**How to complete this task**. Quote exactly, and only, the lines of the material below from the line with "468 665 1913" through the line with "641 1198 1935".

**Data to process**.

------------------------------------------------

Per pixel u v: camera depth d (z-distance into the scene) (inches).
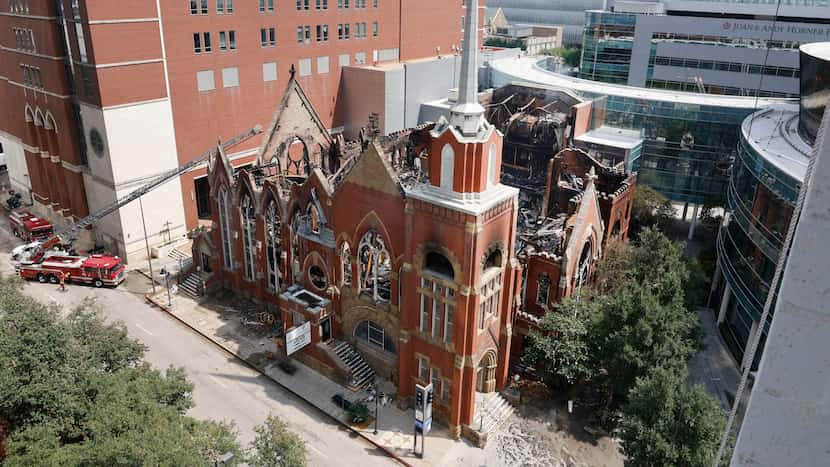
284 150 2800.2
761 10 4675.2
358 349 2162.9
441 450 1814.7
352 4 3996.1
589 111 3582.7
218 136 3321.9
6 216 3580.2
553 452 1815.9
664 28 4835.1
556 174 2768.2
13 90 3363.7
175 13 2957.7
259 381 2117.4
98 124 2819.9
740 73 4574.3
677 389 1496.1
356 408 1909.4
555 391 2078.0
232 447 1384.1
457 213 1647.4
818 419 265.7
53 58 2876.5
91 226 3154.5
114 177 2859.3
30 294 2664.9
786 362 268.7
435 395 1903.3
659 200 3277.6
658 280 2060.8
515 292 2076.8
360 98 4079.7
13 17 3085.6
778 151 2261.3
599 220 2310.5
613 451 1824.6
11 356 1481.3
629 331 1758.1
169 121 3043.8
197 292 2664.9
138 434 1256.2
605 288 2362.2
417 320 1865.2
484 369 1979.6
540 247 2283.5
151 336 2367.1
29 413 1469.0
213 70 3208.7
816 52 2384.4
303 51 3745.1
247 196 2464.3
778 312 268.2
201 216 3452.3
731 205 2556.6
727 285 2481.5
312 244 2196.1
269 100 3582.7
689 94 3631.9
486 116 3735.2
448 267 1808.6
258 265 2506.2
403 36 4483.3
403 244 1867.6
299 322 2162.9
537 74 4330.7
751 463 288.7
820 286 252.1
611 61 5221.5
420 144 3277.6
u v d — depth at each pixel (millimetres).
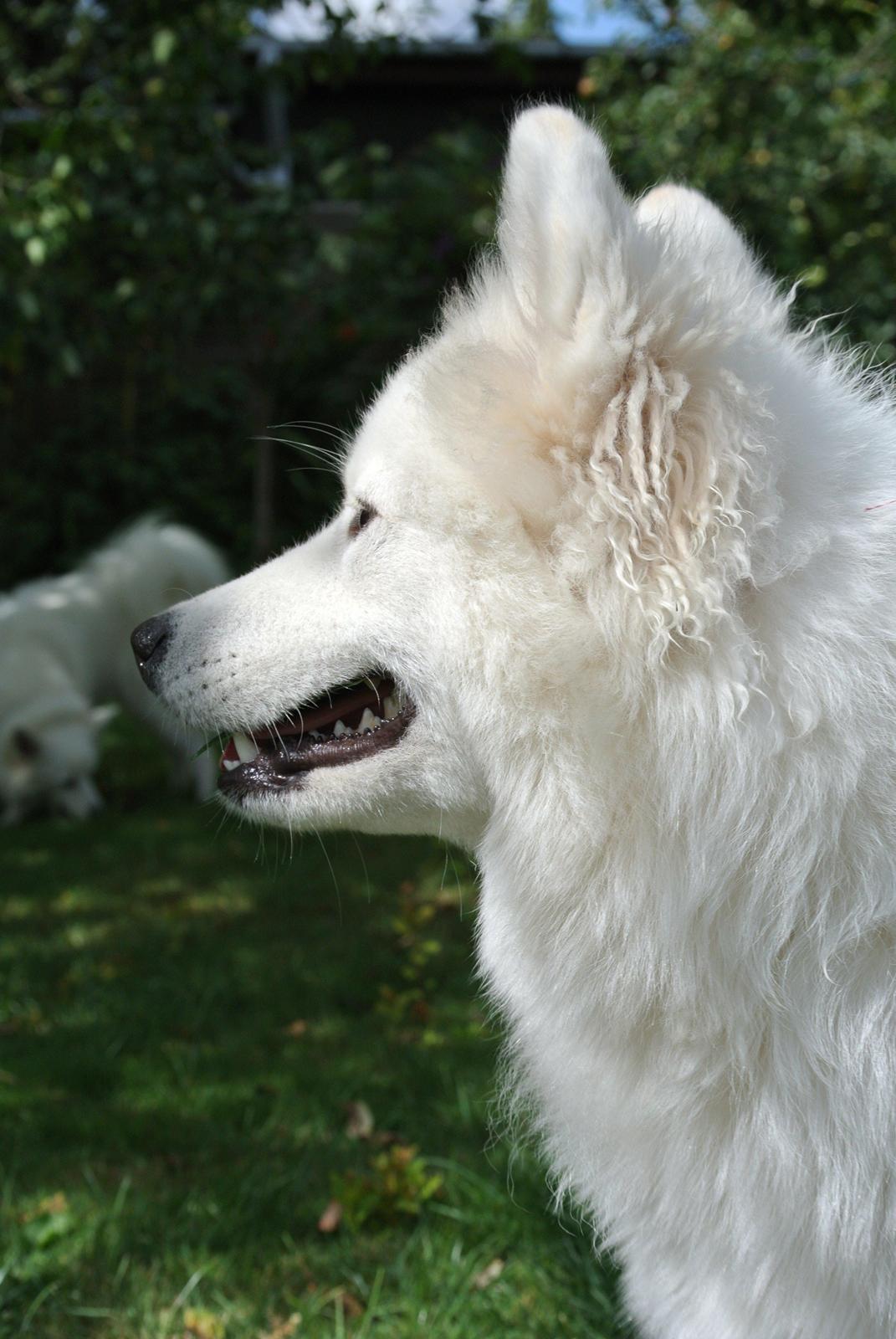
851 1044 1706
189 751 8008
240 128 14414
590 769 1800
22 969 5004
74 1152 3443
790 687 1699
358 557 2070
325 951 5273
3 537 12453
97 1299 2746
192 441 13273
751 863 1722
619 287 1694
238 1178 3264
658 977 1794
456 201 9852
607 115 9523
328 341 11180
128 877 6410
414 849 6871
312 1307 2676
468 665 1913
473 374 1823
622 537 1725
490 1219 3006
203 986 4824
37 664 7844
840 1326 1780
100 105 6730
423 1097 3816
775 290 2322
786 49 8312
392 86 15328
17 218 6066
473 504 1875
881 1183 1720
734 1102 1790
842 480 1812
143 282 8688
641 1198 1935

------------------------------------------------

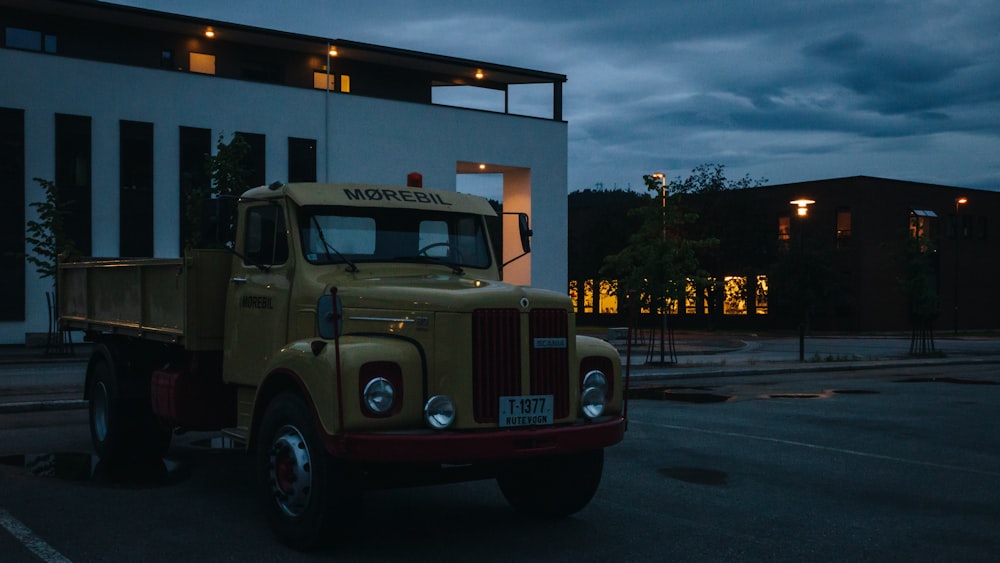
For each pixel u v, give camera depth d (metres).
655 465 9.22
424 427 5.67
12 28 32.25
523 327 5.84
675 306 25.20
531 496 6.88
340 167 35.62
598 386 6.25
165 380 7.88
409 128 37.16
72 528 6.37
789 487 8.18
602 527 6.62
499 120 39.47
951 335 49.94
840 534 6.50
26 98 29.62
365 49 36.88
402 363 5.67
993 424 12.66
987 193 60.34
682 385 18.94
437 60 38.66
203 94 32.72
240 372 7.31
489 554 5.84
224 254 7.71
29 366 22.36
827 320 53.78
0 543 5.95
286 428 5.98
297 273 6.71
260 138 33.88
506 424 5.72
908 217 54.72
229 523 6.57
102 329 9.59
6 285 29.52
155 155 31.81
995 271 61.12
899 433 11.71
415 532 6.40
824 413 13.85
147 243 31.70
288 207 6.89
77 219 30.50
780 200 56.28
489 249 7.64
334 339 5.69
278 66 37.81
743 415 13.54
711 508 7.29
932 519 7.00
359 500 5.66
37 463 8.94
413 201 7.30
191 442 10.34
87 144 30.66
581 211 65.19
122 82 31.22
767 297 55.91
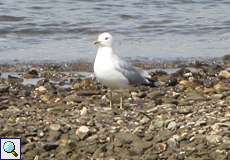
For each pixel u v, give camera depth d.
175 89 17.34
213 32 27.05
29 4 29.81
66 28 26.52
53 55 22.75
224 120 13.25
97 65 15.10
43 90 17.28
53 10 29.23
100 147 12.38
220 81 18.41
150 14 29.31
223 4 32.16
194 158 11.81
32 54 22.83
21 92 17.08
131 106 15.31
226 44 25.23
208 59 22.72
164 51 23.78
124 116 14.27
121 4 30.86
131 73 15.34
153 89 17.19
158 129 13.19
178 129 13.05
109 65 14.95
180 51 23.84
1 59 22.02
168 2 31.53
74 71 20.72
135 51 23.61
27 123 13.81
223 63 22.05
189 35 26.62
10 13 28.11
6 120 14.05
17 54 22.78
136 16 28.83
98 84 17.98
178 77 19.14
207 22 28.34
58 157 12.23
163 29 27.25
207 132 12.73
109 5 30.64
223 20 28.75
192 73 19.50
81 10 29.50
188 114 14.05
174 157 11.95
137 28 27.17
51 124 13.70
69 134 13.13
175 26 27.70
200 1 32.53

------------------------------------------------

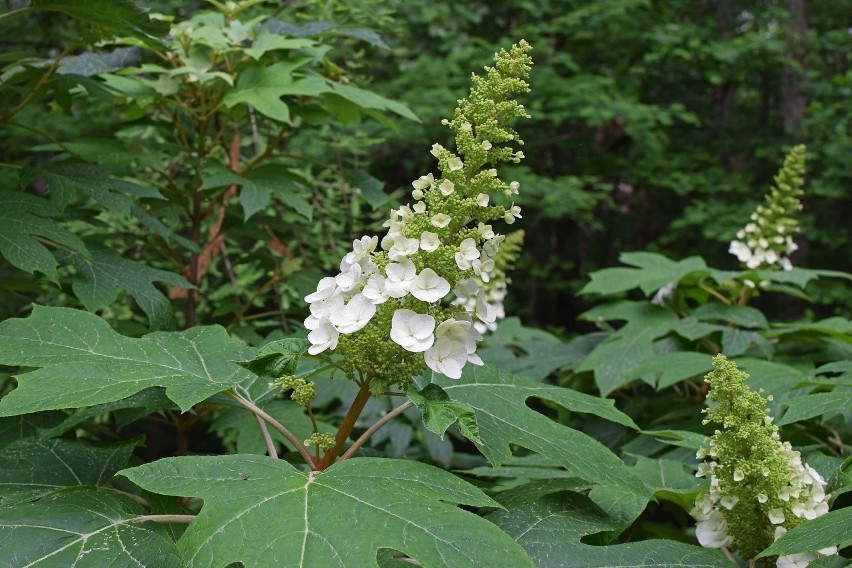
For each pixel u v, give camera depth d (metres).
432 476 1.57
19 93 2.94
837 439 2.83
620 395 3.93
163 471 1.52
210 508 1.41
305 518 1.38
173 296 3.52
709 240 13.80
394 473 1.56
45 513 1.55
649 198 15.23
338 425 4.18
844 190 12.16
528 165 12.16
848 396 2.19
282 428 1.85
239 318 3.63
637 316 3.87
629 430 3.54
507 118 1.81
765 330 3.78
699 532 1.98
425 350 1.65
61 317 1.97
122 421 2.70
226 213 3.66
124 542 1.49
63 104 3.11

------------------------------------------------

**Problem solution**.
468 665 1913
473 374 1823
622 537 1725
490 1219 3006
203 986 4824
37 664 7844
840 1326 1780
100 105 6730
423 1097 3816
775 290 2322
786 49 8312
392 86 15328
17 218 6066
473 504 1875
881 1183 1720
734 1102 1790
842 480 1812
143 282 8688
641 1198 1935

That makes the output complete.